Murray looked vague. “Beth can look after me.”
“Uh—yeah. Shit, has she been—” He subsided, as Beth came back with a nurse.
After quite some time and the fetching of Dr Smith, Jack was pronounced a lot better and ordered to take it easy. And Bruce was sorry but there’d be no painkillers until they were quite sure about that concussed head. Jack thereupon poured forth a stream of information about the transferral of his medical insurance from the States, so they concluded he was himself again.
… “Only twenty past eleven,” discovered Dorothy feebly, sinking onto a chair.
“Uh—you been here all night, Dot?”
“No, only since six-ish this morning; yesterday was a different crisis entirely. It feels like several lifetimes ago. –God, I’m supposed to have lunch with it,” she muttered.
“Uh—with the crisis?”
“No. Never mind. Look, maybe I will go home and have a bath—dunno why, but hospital vigils always inspire me with a fervent desire to wash. I’ll see you this evening, okay?”
“Yeah. Thanks, Dot.”
“And if that brain’s quite recovered, maybe it could work out a more flexible arrangement for your domestic emergency routines.

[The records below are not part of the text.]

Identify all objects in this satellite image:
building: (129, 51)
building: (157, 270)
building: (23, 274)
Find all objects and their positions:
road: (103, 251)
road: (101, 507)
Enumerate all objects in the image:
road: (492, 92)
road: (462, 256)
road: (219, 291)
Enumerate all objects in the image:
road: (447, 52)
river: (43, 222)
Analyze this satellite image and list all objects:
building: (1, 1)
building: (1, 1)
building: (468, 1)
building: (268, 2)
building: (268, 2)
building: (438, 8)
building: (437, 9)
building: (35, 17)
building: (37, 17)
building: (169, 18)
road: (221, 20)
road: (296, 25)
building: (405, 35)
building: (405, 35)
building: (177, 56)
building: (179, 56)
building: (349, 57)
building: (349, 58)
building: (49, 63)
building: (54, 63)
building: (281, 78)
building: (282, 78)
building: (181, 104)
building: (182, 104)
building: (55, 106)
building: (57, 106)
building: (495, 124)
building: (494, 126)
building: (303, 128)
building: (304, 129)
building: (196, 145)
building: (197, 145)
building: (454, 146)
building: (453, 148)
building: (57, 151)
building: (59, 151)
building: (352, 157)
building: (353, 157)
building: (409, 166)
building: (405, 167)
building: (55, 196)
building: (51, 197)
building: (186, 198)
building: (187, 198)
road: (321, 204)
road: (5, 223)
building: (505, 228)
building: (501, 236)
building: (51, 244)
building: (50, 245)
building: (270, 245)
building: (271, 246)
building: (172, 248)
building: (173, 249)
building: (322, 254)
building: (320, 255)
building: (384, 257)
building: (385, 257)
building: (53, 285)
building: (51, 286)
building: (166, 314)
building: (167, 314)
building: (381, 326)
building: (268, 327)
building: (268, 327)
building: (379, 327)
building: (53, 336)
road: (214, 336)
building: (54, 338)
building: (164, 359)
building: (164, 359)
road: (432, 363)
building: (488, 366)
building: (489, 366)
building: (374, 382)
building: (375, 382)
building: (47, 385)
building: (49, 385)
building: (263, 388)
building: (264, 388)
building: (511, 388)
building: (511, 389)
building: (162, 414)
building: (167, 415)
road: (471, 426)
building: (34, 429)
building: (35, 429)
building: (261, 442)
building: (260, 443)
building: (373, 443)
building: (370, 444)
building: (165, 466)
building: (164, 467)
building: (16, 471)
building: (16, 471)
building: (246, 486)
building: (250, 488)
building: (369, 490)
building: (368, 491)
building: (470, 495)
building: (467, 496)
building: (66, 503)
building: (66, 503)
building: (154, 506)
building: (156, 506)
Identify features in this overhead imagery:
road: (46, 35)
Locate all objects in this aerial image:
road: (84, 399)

Incorporating contingency plans for my ruddy phone being dead as a doornail.”
“Don’t be mean!” gasped Beth.
“I’m not being mean, just practical. See ya.” Dorothy went out.
“In her terms, that is practical,” murmured Jack. “Mean to the rest of humanity, of course.”
“Yes. Does it hurt?” said Beth faintly, licking her lips.
“Yeah. All over. The leg most of all. Guess I’ll never play football again. Uh—that was a joke, Murray. Sorry,” he said, closing his eyes.
Rab and Beth looked at each other uncertainly.
“He’ll probably sleep for a while,” said Annette helpfully.
“Yeah. We’ll wait for a bit, okay?” replied Rab.
Nodding and smiling, she went out.
Rab and Beth sat on in silence.
About an hour later Rab decided, since Annette had come in twice and pronounced he was sleeping nicely and a strange young doctor had come in once and confirmed this, that he and Murray would go and get some lunch. What about Sid Ching’s? He missed Sid, he added, apparently cheerfully. Once Murray had been assured that Jack would be quite okay and that they were coming right back, he consented to go. “Coming, Beth?” added Rab, shrugging his parka on.
“No,” said Beth firmly.
“Okay, then.”
They went out. Beth sat on in silence, watching Jack sleep. After what seemed a very, very long time she worked up the courage to touch his hand. It had a horrible hospital “chib” fixed to it. She just touched the thin brown fingers below the tube, very timidly. Jack slept on. Beth sat there touching his fingers, tears slowly slipping down her cheeks.